When Mirasha Moore, a 28-year-old single mother living in New York City, found out she was pregnant last February, she typed four different search terms into Google: Orthodox, pregnant, unmarried, help.
“Growing up, I was told the only appropriate time to have kids is when you’re married,” said Moore, who grew up in Los Angeles in a close-knit Orthodox community — she attended an all-girls high school and a Jerusalem seminary after graduating.
After moving to New York four years ago, she joined the thriving Orthodox singles scene on the Upper West Side. “There’s a ‘don’t ask, don’t tell’ policy around sex,” she said. “Everyone is having it, but no talks about it.”
“There’s a ‘don’t ask, don’t tell’ policy around sex,” she said. “Everyone is having it, but no talks about it.”
Two lines on a pregnancy test took her story in a different direction. She decided to follow the pregnancy through to term, remain unmarried and remain Orthodox.
“I’m still the talk of the town,” said Moore, today a member of the lively Orthodox community in Washington Heights. When taking her son to synagogue on Shabbat morning, she has become accustomed to navigating uncomfortable questions and gossip. “‘She’s the one with the baby, right?’”

### Your goal
Print the entire article about an unmarried Orthodox mother in New York word for word. The records that come next are separate material, unrelated to the article.

### Given records

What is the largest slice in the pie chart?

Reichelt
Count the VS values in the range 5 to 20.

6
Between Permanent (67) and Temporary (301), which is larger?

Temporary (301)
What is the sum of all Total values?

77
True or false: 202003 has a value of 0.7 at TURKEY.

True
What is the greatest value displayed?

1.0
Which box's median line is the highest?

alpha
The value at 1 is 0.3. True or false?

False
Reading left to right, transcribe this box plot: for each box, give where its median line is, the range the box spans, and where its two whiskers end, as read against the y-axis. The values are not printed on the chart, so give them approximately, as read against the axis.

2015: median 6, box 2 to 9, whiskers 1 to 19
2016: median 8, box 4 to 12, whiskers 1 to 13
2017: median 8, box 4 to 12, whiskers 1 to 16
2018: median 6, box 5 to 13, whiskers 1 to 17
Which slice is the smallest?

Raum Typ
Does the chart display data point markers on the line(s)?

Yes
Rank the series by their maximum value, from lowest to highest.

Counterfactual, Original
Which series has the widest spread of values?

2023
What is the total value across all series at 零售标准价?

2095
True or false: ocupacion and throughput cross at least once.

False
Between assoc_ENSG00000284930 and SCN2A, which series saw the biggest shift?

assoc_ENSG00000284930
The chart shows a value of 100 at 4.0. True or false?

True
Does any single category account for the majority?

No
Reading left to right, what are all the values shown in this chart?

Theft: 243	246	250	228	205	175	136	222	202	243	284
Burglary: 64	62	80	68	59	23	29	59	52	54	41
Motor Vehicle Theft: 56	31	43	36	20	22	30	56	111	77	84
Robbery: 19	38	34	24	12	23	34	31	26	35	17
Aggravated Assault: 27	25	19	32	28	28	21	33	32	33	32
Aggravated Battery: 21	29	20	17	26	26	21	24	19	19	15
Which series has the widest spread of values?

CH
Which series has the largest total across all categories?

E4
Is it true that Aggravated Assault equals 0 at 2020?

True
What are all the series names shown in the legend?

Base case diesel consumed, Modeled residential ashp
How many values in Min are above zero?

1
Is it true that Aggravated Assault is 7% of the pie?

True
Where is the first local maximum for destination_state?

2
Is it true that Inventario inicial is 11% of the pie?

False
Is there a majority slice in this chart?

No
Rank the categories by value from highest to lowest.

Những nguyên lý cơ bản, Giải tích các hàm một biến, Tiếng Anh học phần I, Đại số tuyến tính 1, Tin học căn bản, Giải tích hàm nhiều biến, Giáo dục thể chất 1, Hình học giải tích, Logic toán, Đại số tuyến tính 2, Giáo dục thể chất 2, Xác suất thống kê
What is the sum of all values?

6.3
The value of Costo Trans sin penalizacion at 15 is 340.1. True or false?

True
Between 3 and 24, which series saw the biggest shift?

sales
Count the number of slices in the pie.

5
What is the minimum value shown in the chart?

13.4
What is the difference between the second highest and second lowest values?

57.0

### Completed task
When Mirasha Moore, a 28-year-old single mother living in New York City, found out she was pregnant last February, she typed four different search terms into Google: Orthodox, pregnant, unmarried, help.
“Growing up, I was told the only appropriate time to have kids is when you’re married,” said Moore, who grew up in Los Angeles in a close-knit Orthodox community — she attended an all-girls high school and a Jerusalem seminary after graduating.
After moving to New York four years ago, she joined the thriving Orthodox singles scene on the Upper West Side. “There’s a ‘don’t ask, don’t tell’ policy around sex,” she said. “Everyone is having it, but no talks about it.”
“There’s a ‘don’t ask, don’t tell’ policy around sex,” she said. “Everyone is having it, but no talks about it.”
Two lines on a pregnancy test took her story in a different direction. She decided to follow the pregnancy through to term, remain unmarried and remain Orthodox.
“I’m still the talk of the town,” said Moore, today a member of the lively Orthodox community in Washington Heights. When taking her son to synagogue on Shabbat morning, she has become accustomed to navigating uncomfortable questions and gossip. “‘She’s the one with the baby, right?’”